Passage
Thus saith the LORD; Though they be quiet, and likewise many, yet thus shall they be cut down, when he shall pass through. Though I have afflicted thee, I will afflict thee no more.
Thus saith the LORD; Though they be quiet, and likewise many, yet thus shall they be cut down, when he shall pass through. Though I have afflicted thee, I will afflict thee no more.
Nahum 1:10 For while they be folden together as thorns, and while they are drunken as drunkards, they shall be devoured as stubble fully dry.
Nahum 1:11 There is one come out of thee, that imagineth evil against the LORD, a wicked counsellor.
Nahum 1:12 Thus saith the LORD; Though they be quiet, and likewise many, yet thus shall they be cut down, when he shall pass through. Though I have afflicted thee, I will afflict thee no more.
Nahum 1:13 For now will I break his yoke from off thee, and will burst thy bonds in sunder.

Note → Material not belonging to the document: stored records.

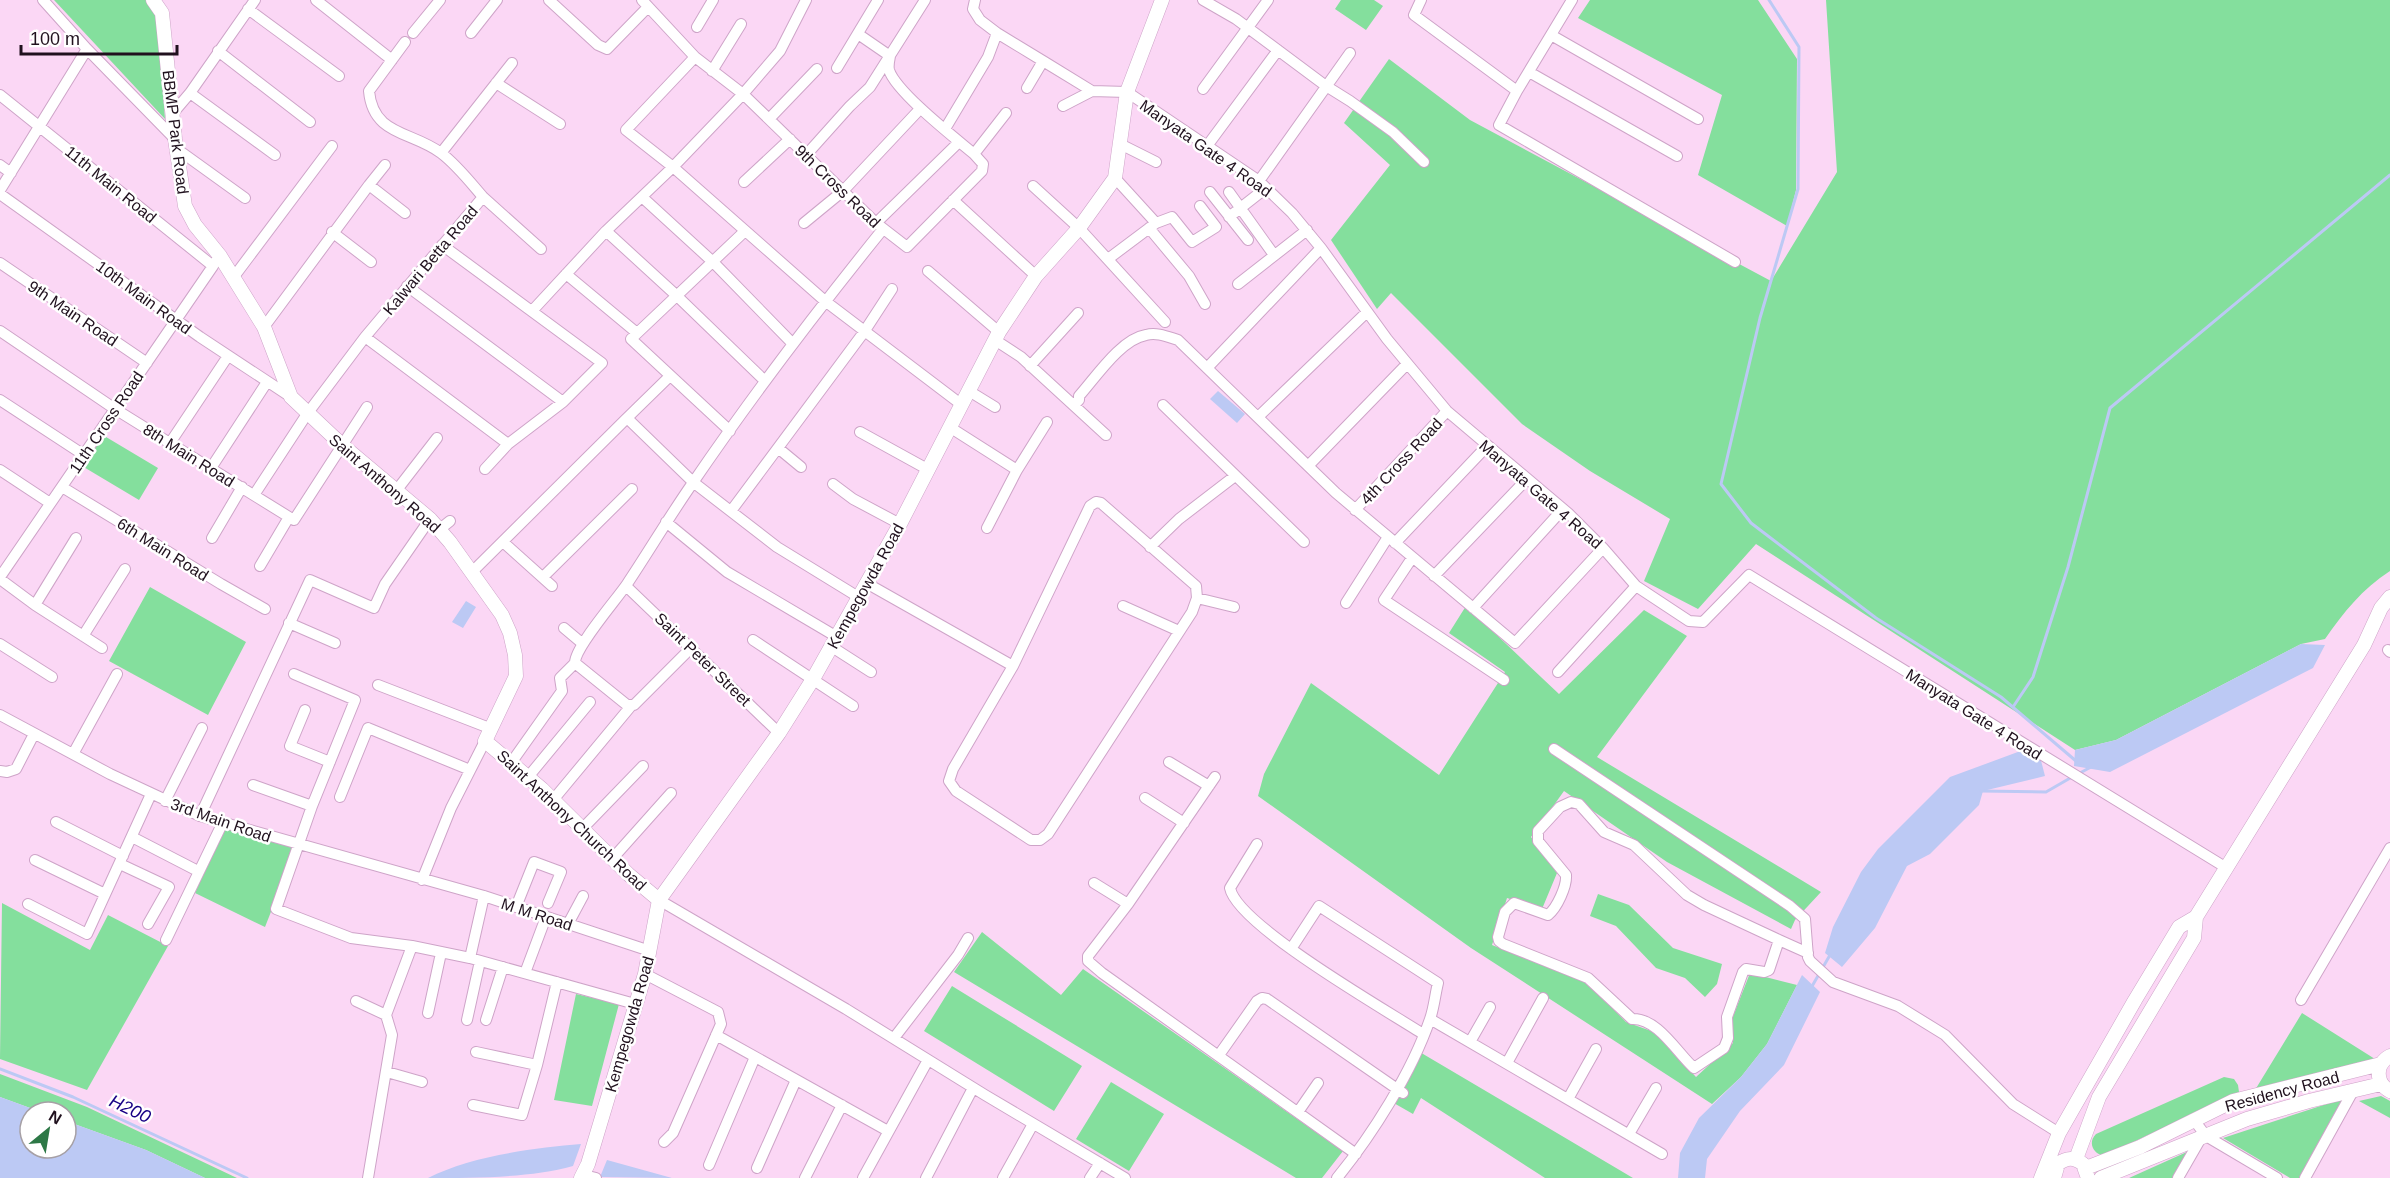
<svg xmlns="http://www.w3.org/2000/svg" width="2390" height="1178" viewBox="0 0 2390 1178" font-family="Helvetica,sans-serif">
<style>
.green{fill:#84df9d}
.water{fill:#bcc9f4}
.lines{fill:none;stroke-linecap:round;stroke-linejoin:round}
.stream{stroke:#bcc9f4;stroke-width:3}
.minor-casing{stroke:#cea4c8;stroke-width:12}
.tertiary-casing{stroke:#cea4c8;stroke-width:15}
.minor{stroke:#fff;stroke-width:10}
.tertiary{stroke:#fff;stroke-width:14}
.labels{text-anchor:middle;stroke-width:5;stroke-linejoin:round;paint-order:stroke}
.street-label{font-size:16px;fill:#20111e;stroke:#fff}
.water-label{font-size:18px;font-style:italic;fill:#170085;stroke:#fff}
</style>
<rect width="100%" height="100%" fill="#fbd7f5"/>
<!-- green -->
<path class="green" d="M54,0H147L157,16L165,119Z
M1341,0H1374L1383,6L1366,30L1335,9Z
M1590,0H1758L1797,59L1796,190L1787,226L1698,175L1722,95L1578,18Z
M1826,0H2390V571C2362,589 2344,612 2325,639L2301,644L2116,740L2075,750L1756,544L1698,609L1644,581L1670,519L1590,471L1522,424L1391,293L1377,309L1331,240L1390,165L1344,123L1389,59L1470,120L1771,281L1837,172Z
M101,434L158,468L139,500L82,466Z
M150,587L246,642L208,715L109,661Z
M1466,606L1559,694L1644,610L1687,636L1597,757L1821,892L1795,920L1791,929L1667,862L1564,791L1531,837L1557,873L1542,909L1507,898L1492,945L1587,982L1626,1022L1654,1032L1696,1077L1733,1043L1732,1019L1750,973L1797,985L1767,1044L1741,1077L1712,1104L1471,948L1258,796L1264,774L1311,683L1439,775L1505,672L1449,633Z
M225,826L296,848L265,927L195,893Z
M1598,894L1629,905L1673,948L1722,964L1717,984L1705,997L1685,978L1656,968L1616,926L1590,916Z
M2,903L90,950L108,915L168,946L87,1090L0,1059Z
M982,932L1061,995L1083,969L1343,1151L1322,1178H1296L954,972Z
M952,986L1082,1066L1054,1111L924,1031Z
M576,994L619,1004L592,1106L554,1100Z
M2302,1013L2375,1059L2255,1090Z
M1418,1051L1633,1178H1545L1421,1098L1413,1114L1392,1102Z
M0,1074L87,1107L237,1178H205L146,1150L66,1121V1112H41L0,1097Z
M2224,1077L2234,1079L2238,1085L2239,1092L2104,1156C2092,1153 2088,1142 2096,1134Z
M1111,1082L1164,1114L1129,1171L1076,1139Z
M2381,1096L2390,1101V1118L2359,1101Z
M2345,1098L2299,1178H2290L2223,1138Z
M2189,1151L2173,1178H2129Z"/>
<!-- water -->
<path class="water" d="M1218,391L1245,414L1237,423L1210,399Z
M466,601L476,607L463,628L452,622Z
M2301,644L2325,645L2313,668L2110,772L2074,766L2075,750L2116,740Z
M2037,745L2045,776L1983,791L1979,805L1930,854L1907,866L1875,928L1842,967L1825,953L1833,927L1861,872L1878,849L1950,777Z
M1802,975L1820,992L1784,1065L1740,1111L1707,1159L1705,1178H1678L1680,1153L1699,1118L1741,1077L1767,1044Z
M0,1097L41,1112H30V1148H66V1121L146,1150L205,1178H0Z
M581,1144L573,1166C530,1178 475,1178 428,1178C470,1156 534,1148 581,1144Z
M607,1160L672,1178L600,1177Z"/>
<g class="lines">
<!-- stream -->
<path class="stream" d="M1769,0L1799,47L1798,189L1760,318L1721,484L1751,523L1876,618L2001,697L2076,761
M2013,707L2033,677L2068,567L2110,408L2390,175
M2078,774L2091,767
M1981,791L2046,792L2072,777
M1811,988L1830,955
M0,1069L73,1097L247,1178"/>
<!-- minor casing -->
<g class="minor-casing">
<path id="minor" d="M43,0L87,49L175,139
M316,0L392,60
M549,0L598,45L607,49L648,7
M642,0L695,57L743,94L876,223L907,247L982,171L983,164L974,154L1006,113
M975,0L973,9L980,20L997,33L1043,61L1092,91L1127,92L1259,181L1292,213L1321,248L1387,339L1447,411L1568,513L1603,548L1636,586L1689,621L1703,622L1749,575L2225,867
M1203,0L1236,19L1326,86L1350,101L1393,132L1424,162
M1421,0L1414,15L1517,91L1572,0
M248,9L339,76
M697,27L713,0
M413,33L440,0
M471,33L497,0
M858,34L890,56C889,61 888,66 889,70C896,92 955,138 974,154
M1551,35L1698,119
M218,51L310,122
M695,57L626,130L673,167L825,301L962,405
M837,68L878,0
M712,71L741,24
M1529,72L1677,156
M496,83L560,124
M1027,88L1043,61
M1203,89L1268,0
M1517,91L1499,125L1735,262
M190,93L275,155
M0,95L213,266L216,261
M1063,106L1092,91
M173,113L190,93L255,0
M769,119L817,69
M945,129L988,57L997,33
M1120,144L1156,162
M1207,146L1278,50
M177,149L245,198
M441,153L512,63
M807,154L850,106L870,87L925,0
M0,165L11,173
M1115,178L1156,223
M1259,181L1350,53
M744,182L790,139
M369,185L385,165
M1033,186L1079,228L1165,322
M0,190L87,49
M1210,192L1248,240
M1229,192L1274,255
M0,194L200,337L291,397
M483,197L541,249
M642,197L713,262L793,344
M953,200L1036,276
M1229,217L1266,188
M804,223L843,191L920,109
M876,223L959,142
M1149,228L1189,276L1205,304
M606,231L677,296L765,381
M332,232L371,262
M442,245L602,363L563,402L508,444L485,469
M1108,259L1156,223L1172,217L1192,242L1216,227L1200,206
M0,263L147,363
M928,271L999,332
M566,274L637,333
M233,278L332,146
M1238,284L1307,230
M407,286L563,402
M532,311L606,231L673,167L743,94L780,51L806,0
M264,327L369,185L405,213
M0,331L115,409L289,517
M365,337L508,444
M995,340L1021,357L1106,435
M1030,366L1078,313
M1207,368L1321,248
M670,376L627,418L693,482L777,547L860,598
M969,391L995,407
M0,400L84,455
M1074,405L1079,400V396C1096,377 1121,339 1146,335C1157,332 1168,337 1178,340L1336,493L1515,643L1603,548
M1163,405L1304,542
M1259,416L1367,312
M951,428L1017,470L987,528
M730,431L631,339L745,231
M860,432L929,470
M170,443L228,356
M778,448L801,467
M1308,466L1407,364
M211,468L267,382
M0,470L50,503
M1017,470L1047,422
M833,484L853,499L900,524
M62,487L221,584L265,609
M396,491L437,438
M254,495L307,414L365,337L483,197C470,182 457,165 441,153C412,131 373,136 369,91L405,42
M1096,502L1101,503L1196,586L1197,598L1192,612L1048,834L1040,840H1031L956,791L949,781L953,769L1013,666L1090,506Z
M1355,510L1447,411
M731,511L864,332L892,289
M666,522L727,572L837,637
M440,529L450,521
M212,538L242,487
M503,542L552,586
M1395,543L1487,446
M1150,547L1179,519L1235,476
M1412,558L1384,600L1504,680
M260,566L289,517L294,520L367,407
M472,572L627,418
M1434,576L1527,479
M0,577L213,266
M543,577L632,489
M0,579L35,605L102,648
M868,584L1013,666
M626,586L779,733
M1197,598L1234,607
M1346,603L1388,537
M35,605L76,538
M1123,606L1179,631
M1473,608L1563,509
M289,623L335,643
M564,628L583,644
M83,636L125,569
M753,640L853,706
M0,644L52,677
M832,647L871,672
M691,648L634,705H627L575,663C574,648 617,599 627,584C649,551 669,517 692,484C752,396 816,312 883,229
M2388,650L2390,652
M1558,672L1636,586
M294,674L355,700L312,806L276,909L351,938L412,946L470,958L635,1004
M378,685L492,729
M305,710L290,746L330,762
M0,715L110,774L200,816L484,896L650,951
M1554,749L1790,906L1805,919L1808,957L1810,961L1833,982L1898,1006L1945,1035L2013,1104L2059,1133
M73,754L117,674
M1169,762L1209,786
M511,763L562,691L560,678L575,663
M0,771L7,772L16,769L34,734
M528,777L590,702
M1215,777L1128,904L1088,956V961L1102,973L1356,1154
M253,785L312,806
M340,797L368,728L470,770
M1145,798L1184,823
M553,800L631,706
M165,801L202,728
M200,816L310,580L374,608L385,584L430,519
M56,822L123,856
M582,829L643,766
M132,837L194,869
M1257,844L1230,888C1237,925 1386,1010 1423,1034
M613,858L671,793
M35,860L105,894
M120,864L169,887L148,924
M422,880L451,808L485,741
M1094,883L1128,904
M659,900L846,1009L985,1095L1125,1178
M28,904L87,934L151,794
M516,907L534,862L561,872L548,903
M568,924L583,896
M166,940L223,822
M1779,940L1704,905L1687,895L1634,845L1604,832L1579,804L1571,802L1560,807L1538,831V841L1566,875C1567,886 1557,908 1548,915L1514,903L1505,912L1498,937L1499,941L1503,944L1588,978L1632,1019C1658,1018 1677,1053 1694,1068L1724,1048L1728,1038L1727,1017L1743,972L1746,969L1764,972L1769,970L1779,940L1808,953
M1291,949L1319,906L1438,983C1435,995 1434,1008 1430,1019C1412,1072 1372,1135 1337,1178
M470,958L484,896
M525,973L546,917
M645,974L718,1012L721,1024L673,1133L664,1142
M2301,1000L2390,848
M356,1001L386,1015
M428,1013L441,953
M1430,1019L1662,1154
M467,1020L480,961
M486,1020L503,967
M716,1035L888,1131
M894,1038L958,955L968,938
M1470,1042L1490,1007
M476,1052L537,1065L557,982
M1219,1055L1257,1001L1262,998L1267,999L1403,1093
M1507,1063L1543,998
M387,1072L422,1082
M1568,1099L1596,1049
M473,1105L522,1115L537,1065
M1298,1112L1318,1083
M2194,1120L2206,1136L2277,1178
M1629,1134L1656,1088
M709,1165L755,1057
M757,1168L796,1080
M584,1175L596,1178
M368,1178L392,1035L386,1015L412,946
M805,1178L842,1105
M863,1178L928,1060
M926,1178L973,1088
M1003,1178L1033,1124
M1090,1178L1100,1163
M2178,1178L2201,1138
M2305,1178L2353,1091"/>
</g>
<!-- tertiary casing -->
<g class="tertiary-casing">
<path id="tertiary" d="M153,0L162,13L175,139L185,206L195,225L220,256L264,327L291,397L342,445L430,519L450,542L502,615L510,633L515,655L516,676L485,741L542,789L628,874L659,900
M2390,1056C2375,1064 2375,1083 2390,1091
M2076,1159L2099,1097L2194,938L2196,917L2364,645L2381,608L2390,597
M2086,1168L2140,1147L2233,1101L2381,1064
M581,1178L588,1164L645,974L659,900L779,733L813,679L900,524L999,332L1036,276L1079,228L1115,178L1127,92L1162,0
M2041,1178L2059,1133L2135,1000L2179,927L2196,917
M2054,1178L2058,1164C2067,1157 2074,1157 2083,1164L2088,1178
M2101,1178L2247,1119L2309,1101L2381,1084"/>
</g>
<!-- minor -->
<use href="#minor" class="minor"/>
<!-- tertiary -->
<use href="#tertiary" class="tertiary"/>
</g>
<g class="labels">
<!-- street labels -->
<g class="street-label">
<text transform="translate(176 132) rotate(83)" y="6">BBMP Park Road</text>
<text transform="translate(1206 148) rotate(35)" y="6">Manyata Gate 4 Road</text>
<text transform="translate(111 184) rotate(39)" y="6">11th Main Road</text>
<text transform="translate(838 186) rotate(44)" y="6">9th Cross Road</text>
<text transform="translate(430 260) rotate(-50)" y="6">Kalwari Betta Road</text>
<text transform="translate(144 297) rotate(36)" y="6">10th Main Road</text>
<text transform="translate(73 313) rotate(34)" y="6">9th Main Road</text>
<text transform="translate(106 422) rotate(-56)" y="6">11th Cross Road</text>
<text transform="translate(189 455) rotate(32)" y="6">8th Main Road</text>
<text transform="translate(1401 461) rotate(-47)" y="6">4th Cross Road</text>
<text transform="translate(385 483) rotate(41)" y="6">Saint Anthony Road</text>
<text transform="translate(1541 494) rotate(41)" y="6">Manyata Gate 4 Road</text>
<text transform="translate(163 549) rotate(32)" y="6">6th Main Road</text>
<text transform="translate(865 586) rotate(-61)" y="6">Kempegowda Road</text>
<text transform="translate(703 659) rotate(44)" y="6">Saint Peter Street</text>
<text transform="translate(1974 714) rotate(32)" y="6">Manyata Gate 4 Road</text>
<text transform="translate(221 820) rotate(19)" y="6">3rd Main Road</text>
<text transform="translate(572 820) rotate(43)" y="6">Saint Anthony Church Road</text>
<text transform="translate(537 914) rotate(18)" y="6">M M Road</text>
<text transform="translate(629 1024) rotate(-74)" y="6">Kempegowda Road</text>
<text transform="translate(2282 1091) rotate(-15)" y="6">Residency Road</text>
</g>
<!-- water labels -->
<g class="water-label">
<text transform="translate(130 1109) rotate(25)" y="6">H200</text>
</g>
</g>
<!-- north arrow -->
<g transform="translate(48 1130) rotate(30)"><circle r="28" fill="#ffffff" stroke="#a6a0a5" stroke-width="1.5"/>
<path d="M0-4.5L10 22L0 15L-10 22Z" fill="#2d7846"/>
<text y="-9" font-size="16" font-weight="bold" text-anchor="middle" fill="#20111e">N</text>
</g>
<!-- scale -->
<path d="M21 45v9h156v-9" fill="none" stroke="#20111e" stroke-width="3"/>
<text x="30" y="45" font-size="18" fill="#20111e" stroke="#ffffff" stroke-width="4.5" paint-order="stroke">100 m</text>
</svg>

Nahum 1:14 And the LORD hath given a commandment concerning thee, that no more of thy name be sown: out of the house of thy gods will I cut off the graven image and the molten image: I will make thy grave; for thou art vile.
The verse centers on "thus", "saith", "lord", "though", "quiet", "likewise", and "shall". It is saying that the verse draws attention to "thus" and "saith", so its meaning should be read from those terms before moving to application.
The nearby context moves from verse 11's "There is one come out of thee..." into verse 13's "For now will I break his yoke...", so "thus" and "saith" belong inside that flow. In Nahum context, the local focus is covenant, worship, and faithfulness.
A plain takeaway is to answer the verse's own emphasis on "thus" and "saith" with trust shaped by these words, not by a vague optimism outside the passage.